(HOW TO COMPLETE THIS TASK):
Find the line containing "position:relative; height:53px; display:flex;" in the records below. Copy exactly that line and each one after it, ending at the line containing "position:absolute; left:638px; top:52px;", and nothing more.
⟨
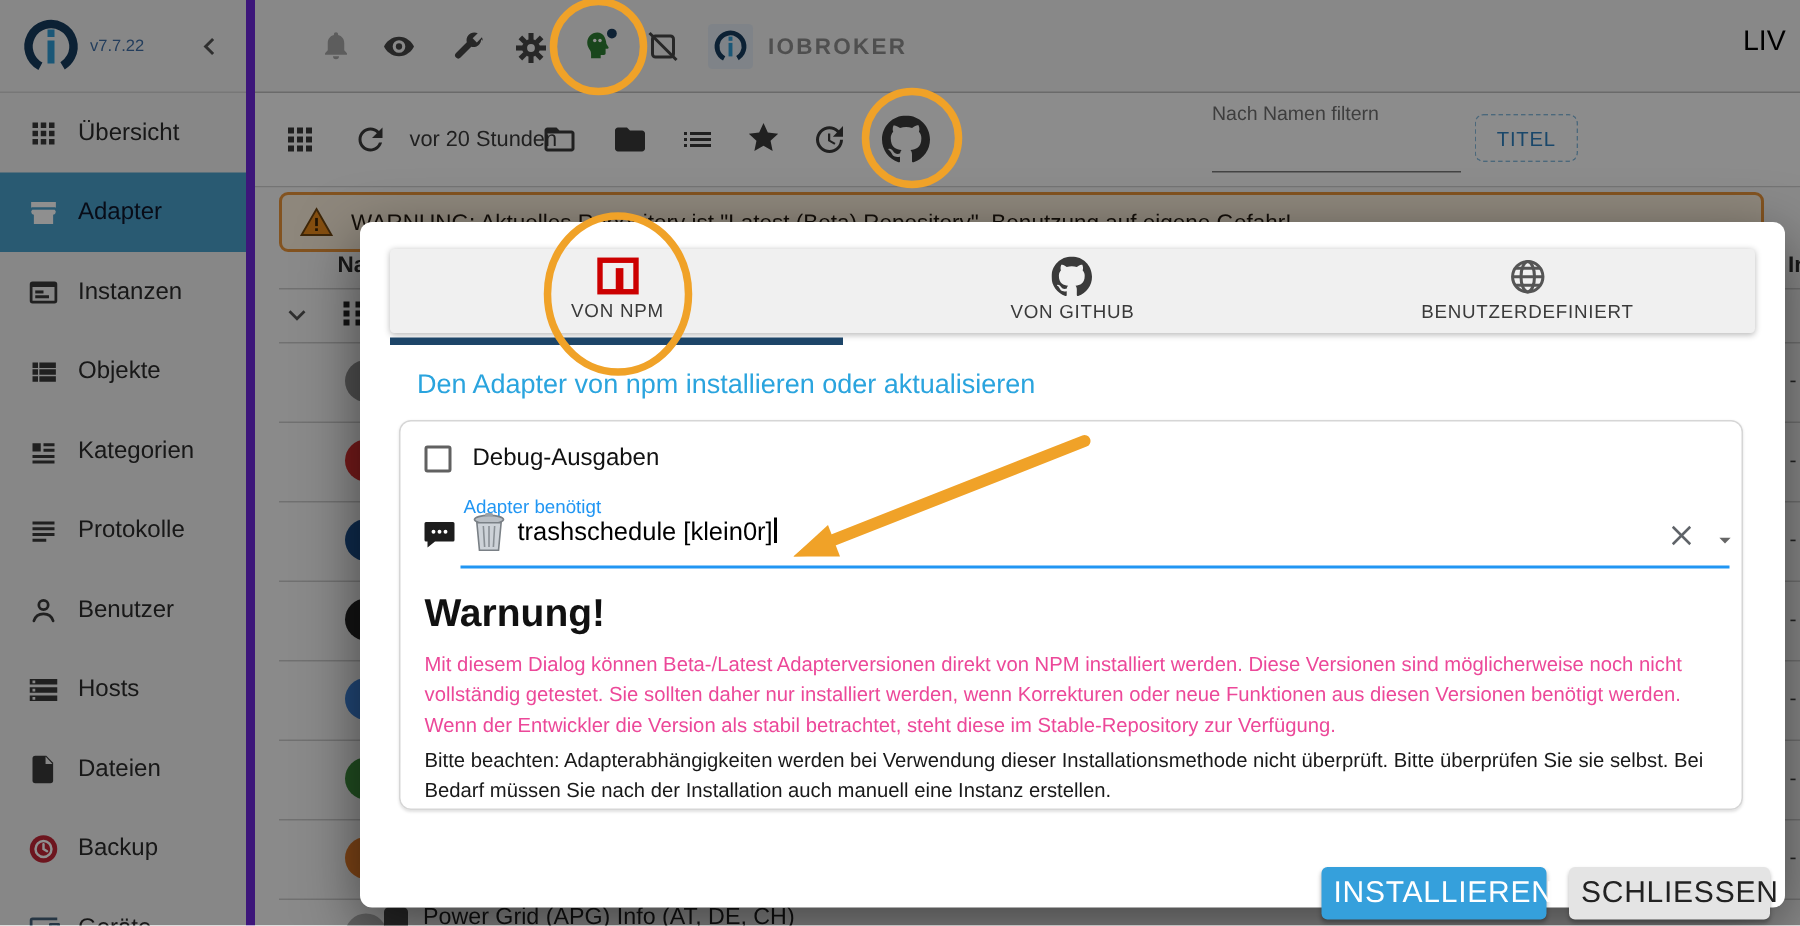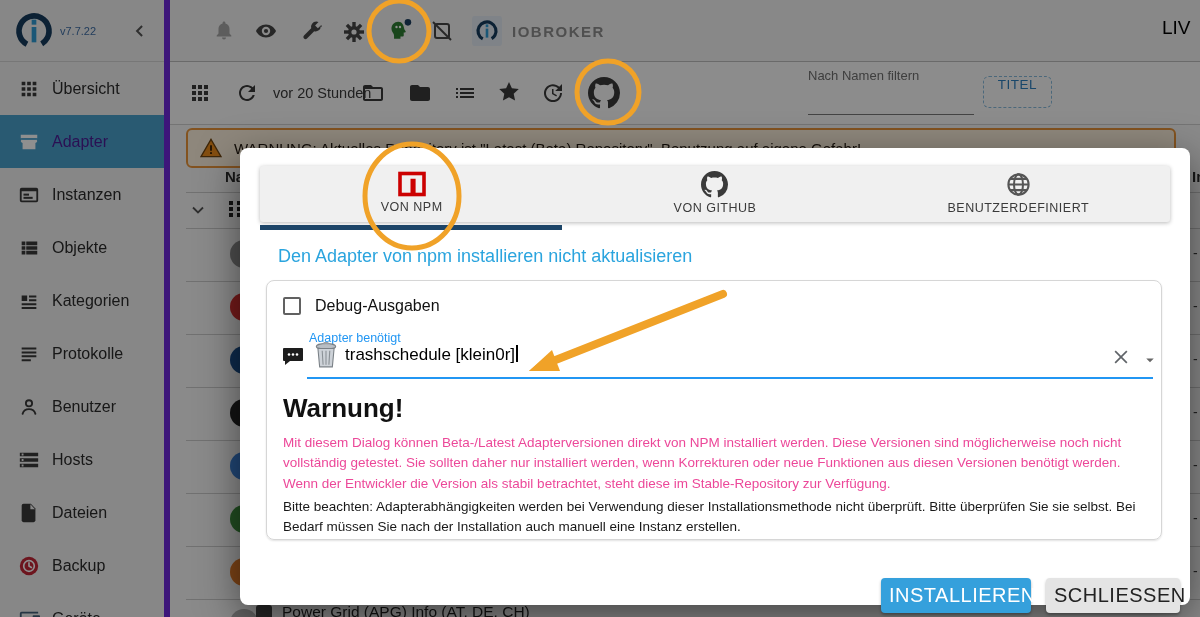--- a/index.html
+++ b/index.html
@@ -9,32 +9,32 @@
   .abs { position:absolute; }
 
   
   .sidebar { position:absolute; left:0; top:0; width:170px; height:617px; background:#f1f1f1; border-right:6px solid #6d28d9; z-index:10; }
   .sb-head { position:relative; height:62px; border-bottom:1px solid #d5d5d5; }
   .sb-version { position:absolute; left:60px; top:25px; font-size:11px; color:#3f6ea5; }
   .sb-collapse { position:absolute; left:130px; top:21px; width:20px; height:20px; color:#555; }
   .nav-item { position:relative; height:53px; display:flex; align-items:center; padding-left:18px; color:#2b2b2b; }
   .nav-item .icn { width:22px; height:22px; flex:0 0 22px; display:flex; align-items:center; }
   .nav-item .lbl { margin-left:12px; font-size:16px; }
-  .nav-item.selected { background:#4aa0cc; color:#4c1d95; }
+  .nav-item.selected { background:#4aa0cc; color:#0f172a; }
 
   
   .main { position:absolute; left:170px; top:0; width:1030px; height:617px; }
   .appbar { position:absolute; left:0; top:0; width:1030px; height:62px; background:#f2f2f2; border-bottom:1px solid #bdbdbd; }
   .brand-chip { position:absolute; left:302px; top:16px; width:30px; height:30px; background:#e2eaf2; border-radius:3px; display:flex; align-items:center; justify-content:center; }
   .brand-text { position:absolute; left:342px; top:23px; font-size:15px; font-weight:bold; letter-spacing:1.5px; color:#8d8d8d; }
   .live-text { position:absolute; left:992px; top:17px; font-size:19px; color:#000000; }
   .toolbar { position:absolute; left:0; top:62px; width:1030px; height:63px; background:#fafafa; border-bottom:1px solid #cfcfcf; }
   .filter-label { position:absolute; left:638px; top:6px; font-size:13px; color:#6f6f6f; }
   .filter-underline { position:absolute; left:638px; top:52px; width:166px; border-bottom:1px solid #7a7a7a; }
-  .titel-btn { position:absolute; left:813px; top:14px; width:69px; height:32px; border:1.5px dashed #86b9dc; border-radius:6px; color:#2e7fbe; font-size:13.5px; letter-spacing:.5px; display:flex; justify-content:center; background:transparent; }
+  .titel-btn { position:absolute; left:813px; top:14px; width:69px; height:32px; border:1.5px dashed #86b9dc; border-radius:6px; color:#2e7fbe; font-size:13.5px; letter-spacing:.5px; display:flex; align-items:center; justify-content:center; background:transparent; }
   .content-bg { position:absolute; left:0; top:125px; width:1030px; height:492px; background:#f7f7f7; }
   .warnbanner { position:absolute; left:16px; top:3px; width:990px; height:40px; background:#fdf0dd; border:2px solid #e9953a; border-radius:6px; display:flex; align-items:center; }
   .warnbanner .txt { margin-left:12px; font-size:15px; color:#231a10; }
   .tbl-head { position:absolute; font-size:15px; font-weight:bold; color:#2c2c2c; white-space:nowrap; }
   .tbl-line { position:absolute; left:16px; width:1014px; border-top:1px solid #c9c9c9; }
   .row-dot { position:absolute; left:60px; width:28px; height:28px; border-radius:50%; }
   .row-dash { position:absolute; left:1023px; font-size:14px; color:#3f3f3f; }
   .bottom-title { position:absolute; left:112px; top:478px; font-size:15.5px; color:#1f1f1f; white-space:nowrap; }
   .bottom-ico { position:absolute; left:86px; top:480px; width:16px; height:16px; background:#474747; border-radius:3px; }
 
@@ -344,21 +344,21 @@
               <ellipse cx="12" cy="12" rx="4" ry="9"></ellipse>
               <line x1="3" y1="12" x2="21" y2="12"></line>
               <path d="M4.5 7h15M4.5 17h15"></path>
             </g>
           </svg>
         <span class="tlbl">BENUTZERDEFINIERT</span>
       </div>
     </div>
     <div class="tab-indicator"></div>
 
-    <div class="headline">Den Adapter von npm installieren nicht aktualisieren</div>
+    <div class="headline">Den Adapter von npm installieren oder aktualisieren</div>
 
     <div class="dlg-box">
       <div class="chkbox"></div>
       <span class="chk-label">Debug-Ausgaben</span>
 
       <span class="sel-label">Adapter benötigt</span>
       <svg class="abs icon-svg" style="left:14px;top:64px" width="24" height="24" viewBox="0 0 24 24">
           <path fill="#1d1d1d" d="M3 3h18a1 1 0 0 1 1 1v11a1 1 0 0 1-1 1H9l-5 4v-4H3a1 1 0 0 1-1-1V4a1 1 0 0 1 1-1z"></path>
           <circle cx="8" cy="9.5" r="1.3" fill="#fff"></circle>
           <circle cx="12" cy="9.5" r="1.3" fill="#fff"></circle>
⟩
(ANSWER):
   .nav-item { position:relative; height:53px; display:flex; align-items:center; padding-left:18px; color:#2b2b2b; }
   .nav-item .icn { width:22px; height:22px; flex:0 0 22px; display:flex; align-items:center; }
   .nav-item .lbl { margin-left:12px; font-size:16px; }
-  .nav-item.selected { background:#4aa0cc; color:#4c1d95; }
+  .nav-item.selected { background:#4aa0cc; color:#0f172a; }
 
   
   .main { position:absolute; left:170px; top:0; width:1030px; height:617px; }
   .appbar { position:absolute; left:0; top:0; width:1030px; height:62px; background:#f2f2f2; border-bottom:1px solid #bdbdbd; }
   .brand-chip { position:absolute; left:302px; top:16px; width:30px; height:30px; background:#e2eaf2; border-radius:3px; display:flex; align-items:center; justify-content:center; }
   .brand-text { position:absolute; left:342px; top:23px; font-size:15px; font-weight:bold; letter-spacing:1.5px; color:#8d8d8d; }
   .live-text { position:absolute; left:992px; top:17px; font-size:19px; color:#000000; }
   .toolbar { position:absolute; left:0; top:62px; width:1030px; height:63px; background:#fafafa; border-bottom:1px solid #cfcfcf; }
   .filter-label { position:absolute; left:638px; top:6px; font-size:13px; color:#6f6f6f; }
   .filter-underline { position:absolute; left:638px; top:52px; width:166px; border-bottom:1px solid #7a7a7a; }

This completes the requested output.